=== RECORDS PROVIDED ===

⁂

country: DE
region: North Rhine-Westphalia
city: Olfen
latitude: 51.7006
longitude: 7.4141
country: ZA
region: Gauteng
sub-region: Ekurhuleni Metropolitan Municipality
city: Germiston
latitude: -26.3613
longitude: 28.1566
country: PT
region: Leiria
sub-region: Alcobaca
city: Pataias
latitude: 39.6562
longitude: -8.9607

⁂

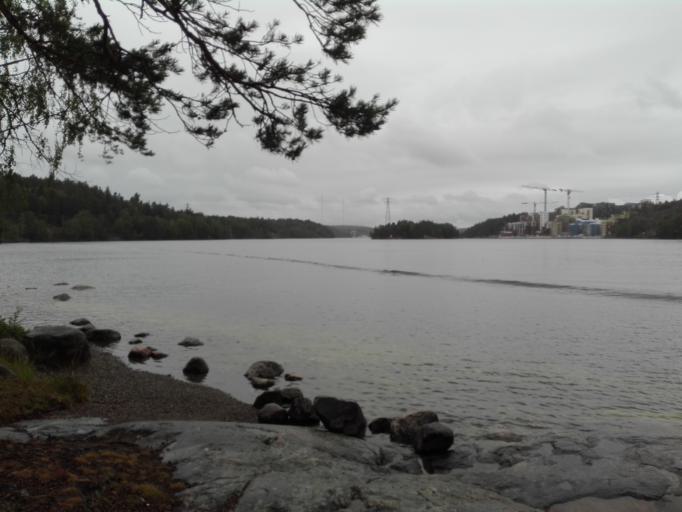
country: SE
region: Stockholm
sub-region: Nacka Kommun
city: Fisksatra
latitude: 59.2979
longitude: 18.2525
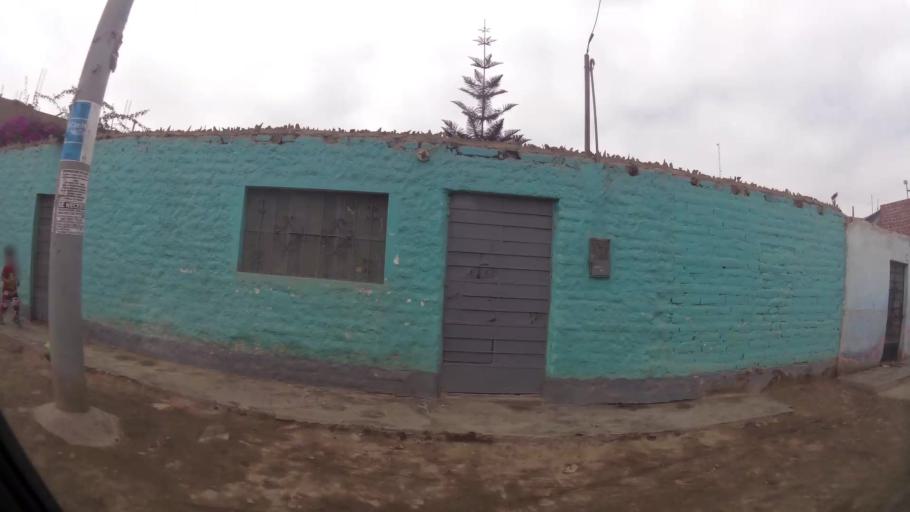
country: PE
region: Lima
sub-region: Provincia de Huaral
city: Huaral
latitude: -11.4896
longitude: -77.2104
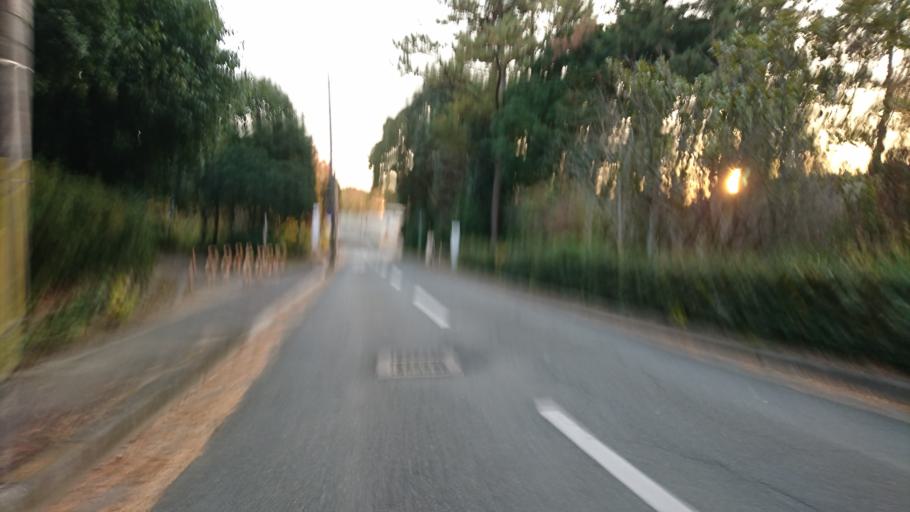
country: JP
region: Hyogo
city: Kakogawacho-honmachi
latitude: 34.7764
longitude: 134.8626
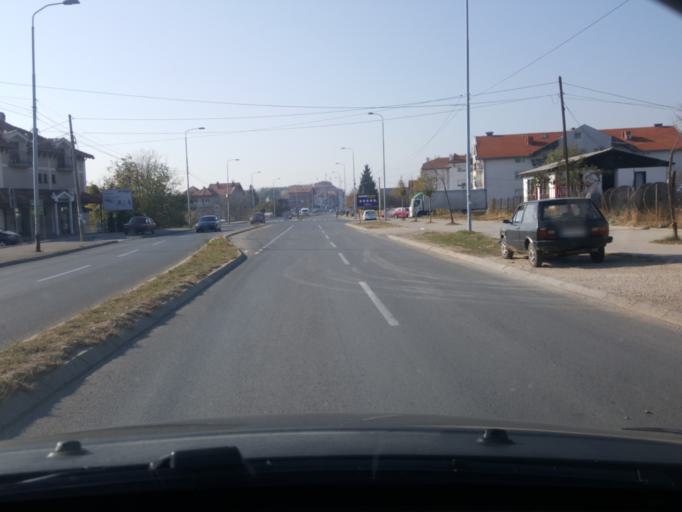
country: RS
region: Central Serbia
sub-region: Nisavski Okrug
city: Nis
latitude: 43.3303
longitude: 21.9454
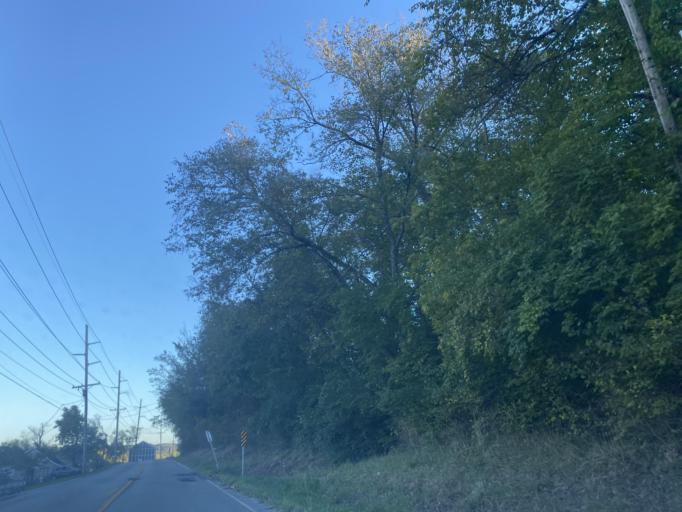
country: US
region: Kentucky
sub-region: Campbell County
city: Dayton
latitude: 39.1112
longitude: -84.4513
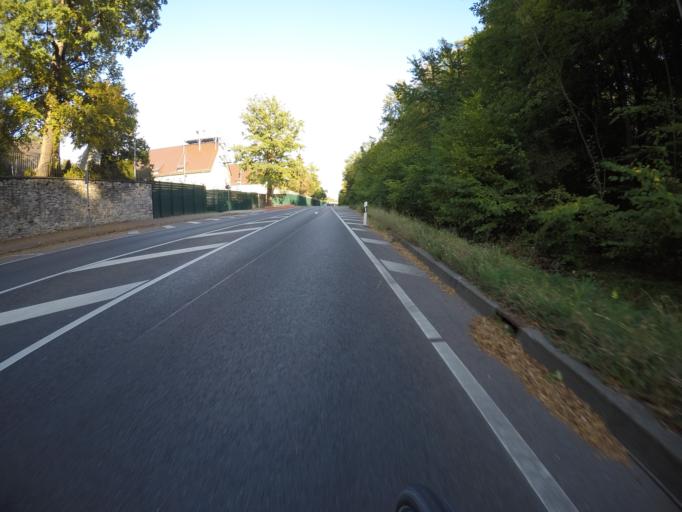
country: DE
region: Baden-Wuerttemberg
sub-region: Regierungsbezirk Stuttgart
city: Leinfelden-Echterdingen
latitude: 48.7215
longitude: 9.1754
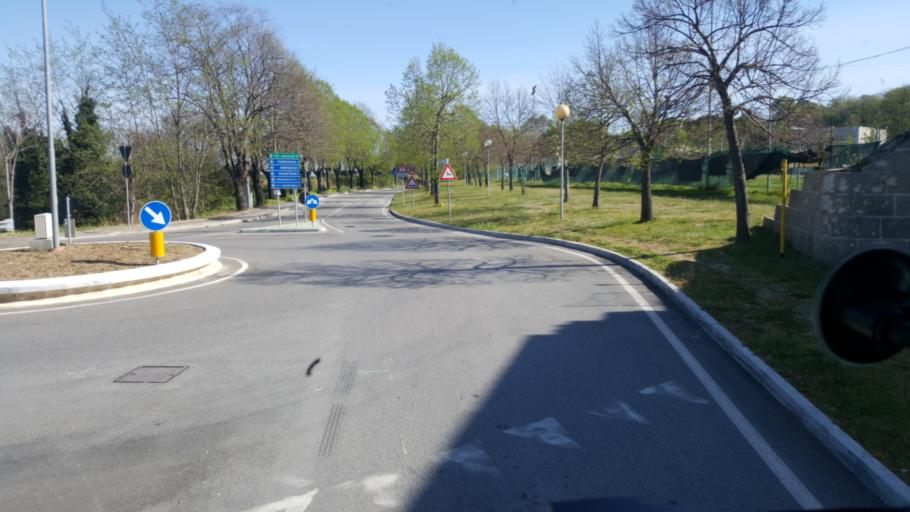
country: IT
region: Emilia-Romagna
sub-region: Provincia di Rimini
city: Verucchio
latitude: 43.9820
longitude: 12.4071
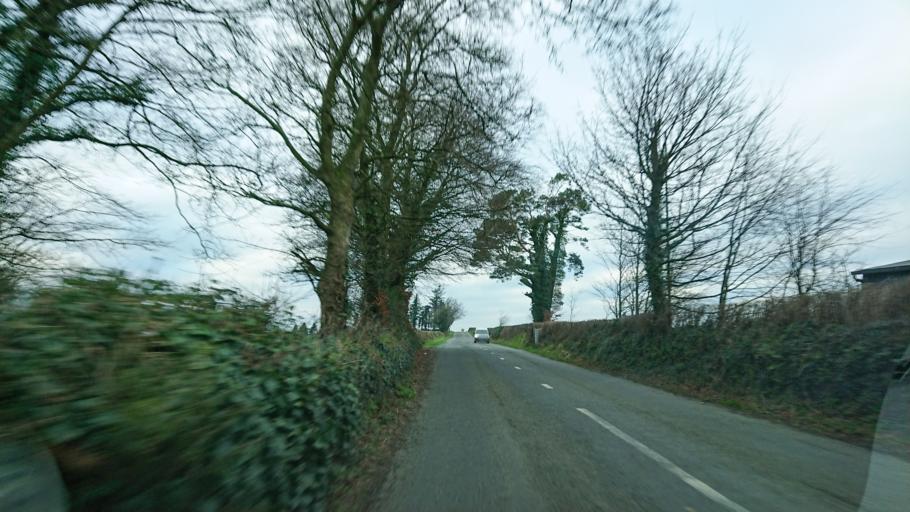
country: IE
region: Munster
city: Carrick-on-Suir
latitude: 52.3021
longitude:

⁂

=== WHAT YOU NEED TO DO ===
Rewrite the lines from the one containing "sub-region: Campbell County" up to and including the one containing "city: Carrick-on-Suir", putting "district" wherever "sub-region" appears and changing nothing else. Leave the pictures out of your answer.

=== RESULT ===
district: Campbell County
city: Dayton
latitude: 39.1112
longitude: -84.4513
country: DE
region: Baden-Wuerttemberg
district: Regierungsbezirk Stuttgart
city: Leinfelden-Echterdingen
latitude: 48.7215
longitude: 9.1754
country: IT
region: Emilia-Romagna
district: Provincia di Rimini
city: Verucchio
latitude: 43.9820
longitude: 12.4071
country: IE
region: Munster
city: Carrick-on-Suir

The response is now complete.